There’s a few reasons for this. One, it’s hard for men to play the SL fashion game. There’s a lot of clothes for women. Men – not so much. The market drives a lot of this, of course, but it becomes a self-fulfilling prophecy. Also, men are seen as the teeming horde of newbies sending random crude ‘Barrens-chat’ style come-ons to the unattainable women walking through with perfect skin and hair. It’s harder for men to earn XP in SL because of this. Literally. Men become less easy to trust, simply because they are part of the flailing mass and *don’t fit in*.

But the converse to that, as someone told me explicitly, in these exact words, “In Second Life, men tend to become worse, and women tend to become better.” Freed of their concern for their appearance, age, and RL social status, women take to SL with relish and feed off of each other positively. Most of the most dramatic areas in SL are female-owned. It’s been known through studies that middle-aged women tend to be the social hubs in MMOs – in a social MMO like SL, this becomes raised to the Nth degree.

It’s alien to almost anything online that’s come before, and I suspect that alienness – that singularity – is what inspires SL’s most fervently myopic defenders to tilt at the wheel again and again. Because in spite of the flailing newbies, crashing platform and constant drama – this is something that SL’s partisans want to see remain. It’s what is missed in most media coverage, and it’s what the partisans are terrified may go away, washed away in a tsunami of media backlash, moral judgement and clueless administration.

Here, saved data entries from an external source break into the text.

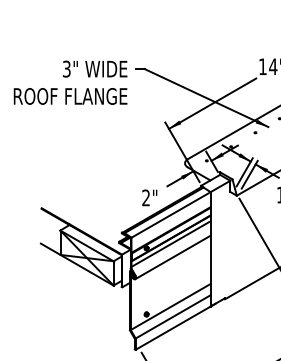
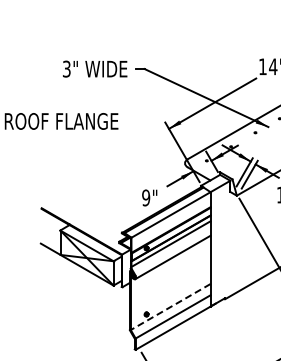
text at (70, 96) position: (70, 96) -> (61, 121)
text at (146, 197): 2" -> 9"
line at (170, 307): solid -> dashed
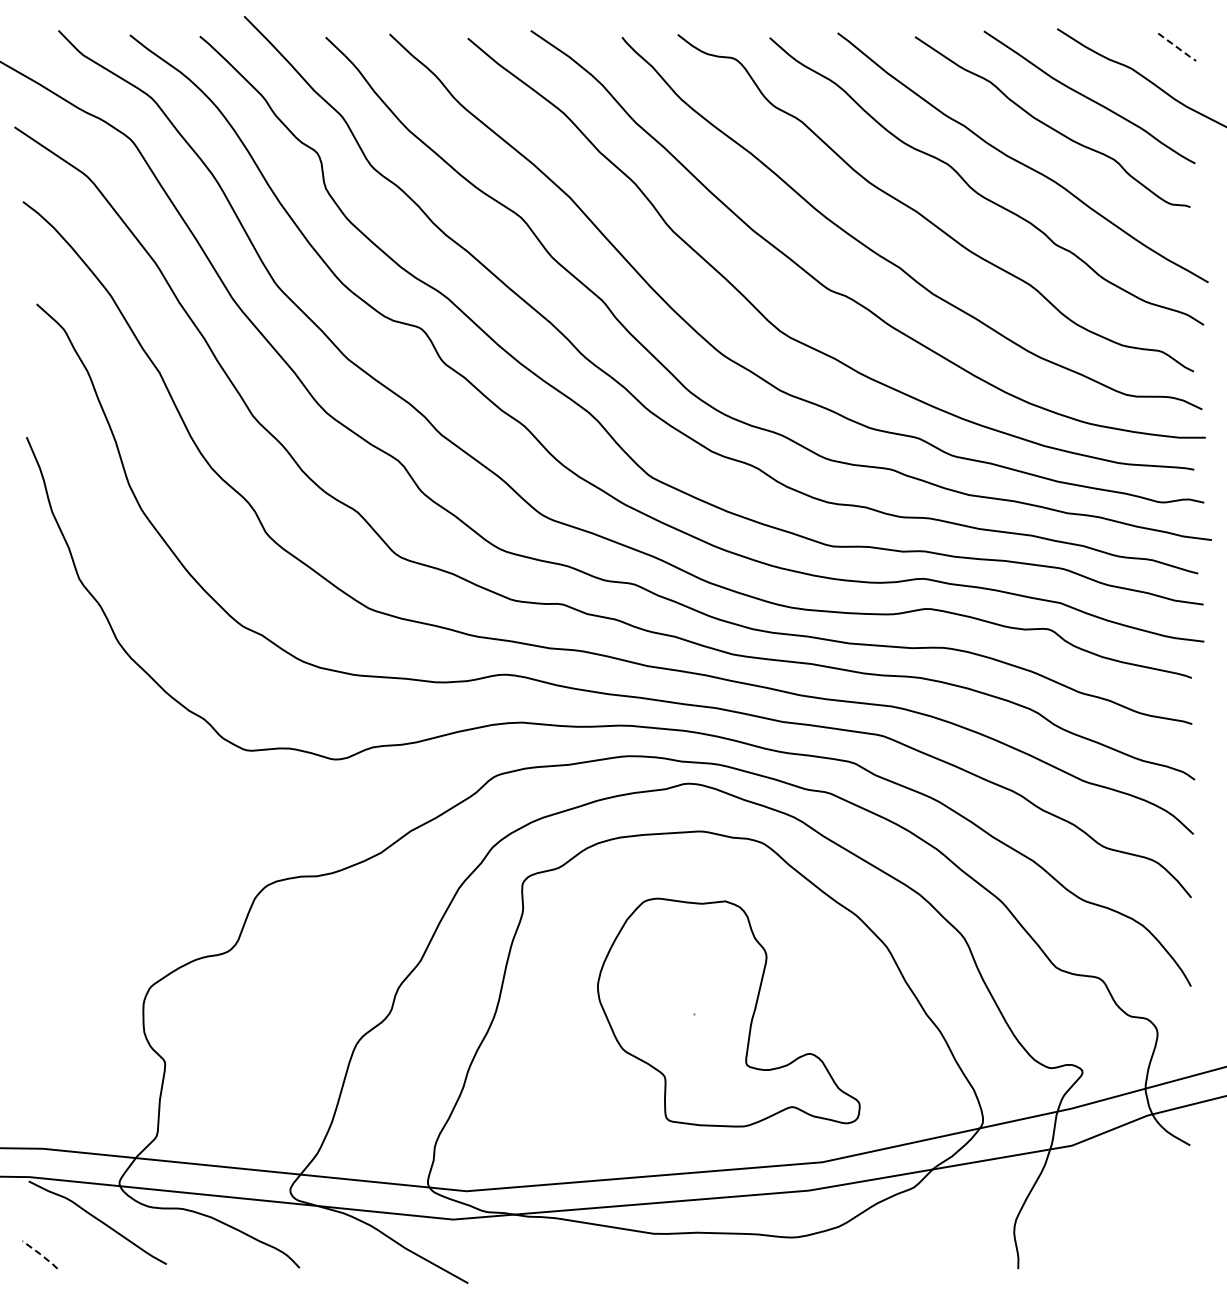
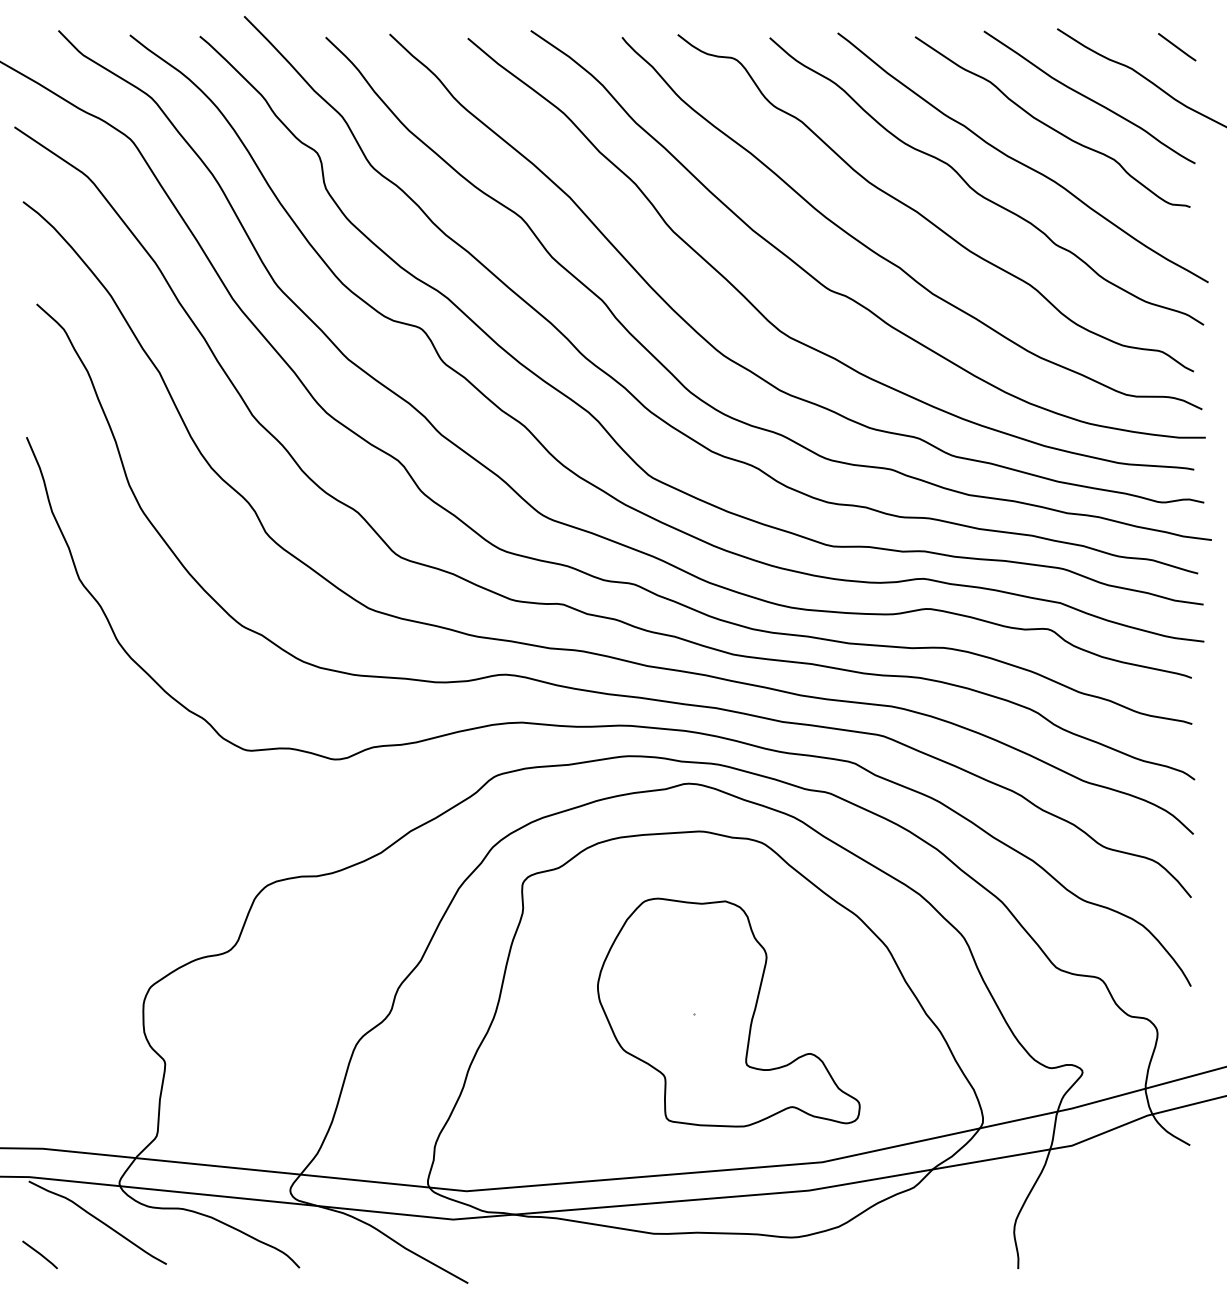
line at (1178, 48): dashed -> solid
line at (40, 1254): dashed -> solid
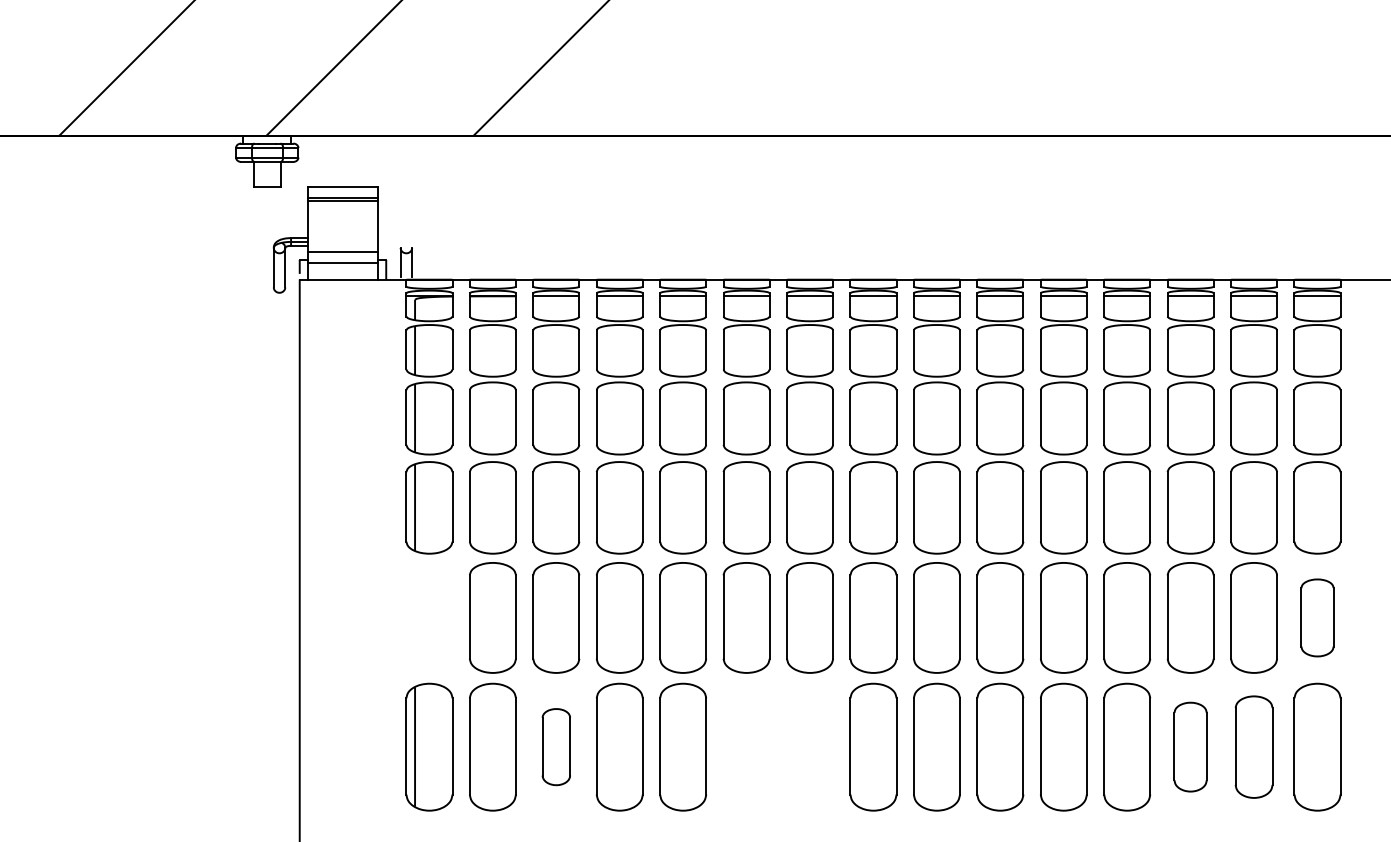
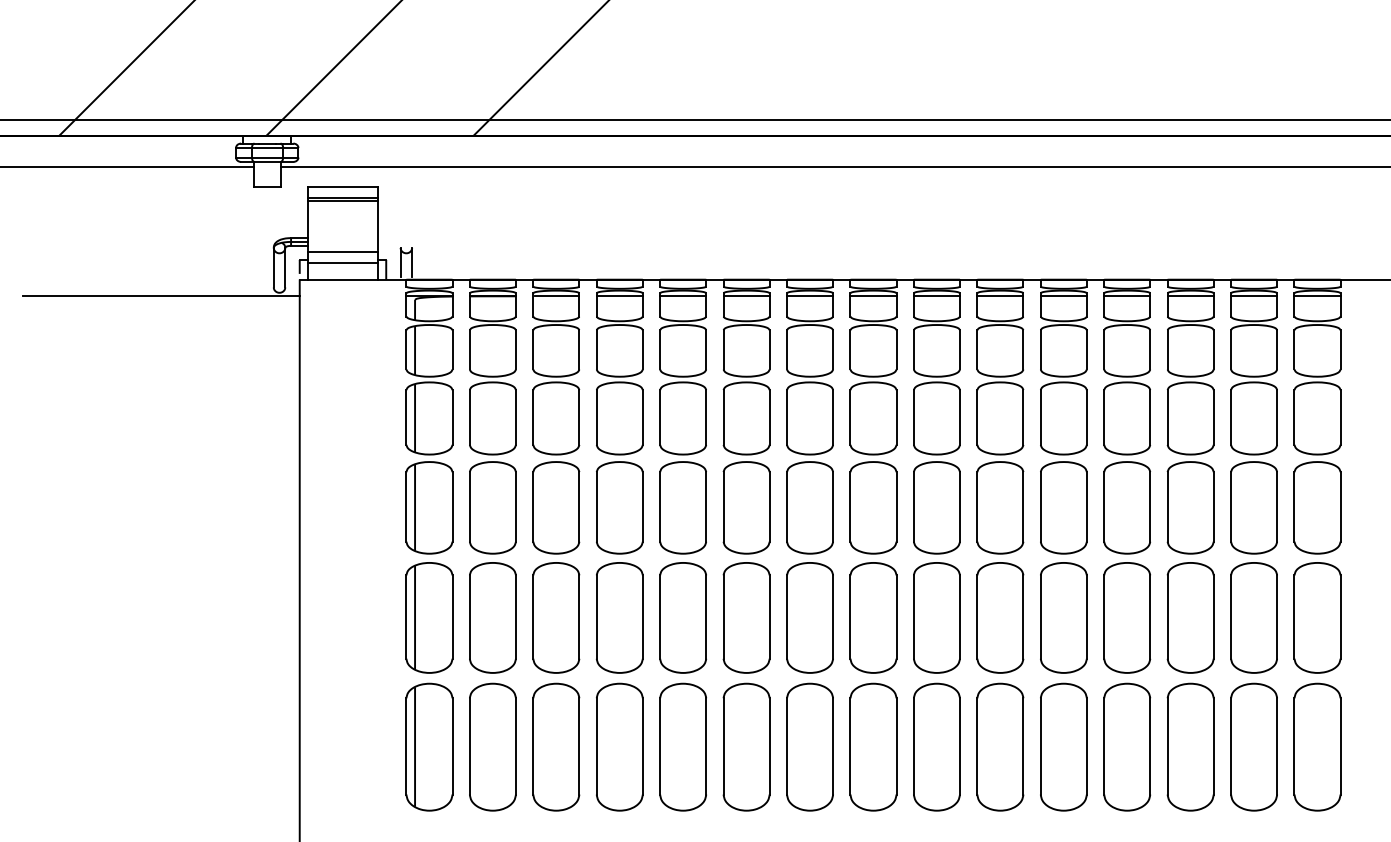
line at (694, 120): none -> present
line at (127, 166): none -> present
line at (833, 166): none -> present
line at (160, 296): none -> present
part at (429, 617): none -> present
part at (1317, 617) size: 35x80 px -> 49x112 px
part at (746, 746): none -> present
part at (809, 746): none -> present
part at (1190, 746) size: 35x92 px -> 49x130 px
part at (1253, 746) size: 40x104 px -> 48x130 px
part at (555, 747) size: 30x79 px -> 49x130 px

That core of the singularity is what is actually Second Life’s core strength, and what keeps its users struggling through the level grind and the broken client and the lack of governmental, er, Linden oversight. Because as a social MMO, once you get past all the clutter and dross, SL actually works. I can honestly say that nowhere else online have I argued about Islamic fundamentalism at one in the morning while lounging in a pool with a half-naked demon-thing. Much like how people played Ultima Online despite its rampant peekay and endless bugs simply because it was the promise of something new, people find the core of SL is actually the other players. That’s something that’s difficult to break.

As for myself? Like most in SL, I’m finding my own way around now that I got to the endgame. If you’re looking for me when I’m in SL, I’m an insane angel from the future in the City of Lost Angels, last seen in the Free Kitten box, attaching random scripts to his cane, and wondering what a brother’s gotta do to get their weapon SDK.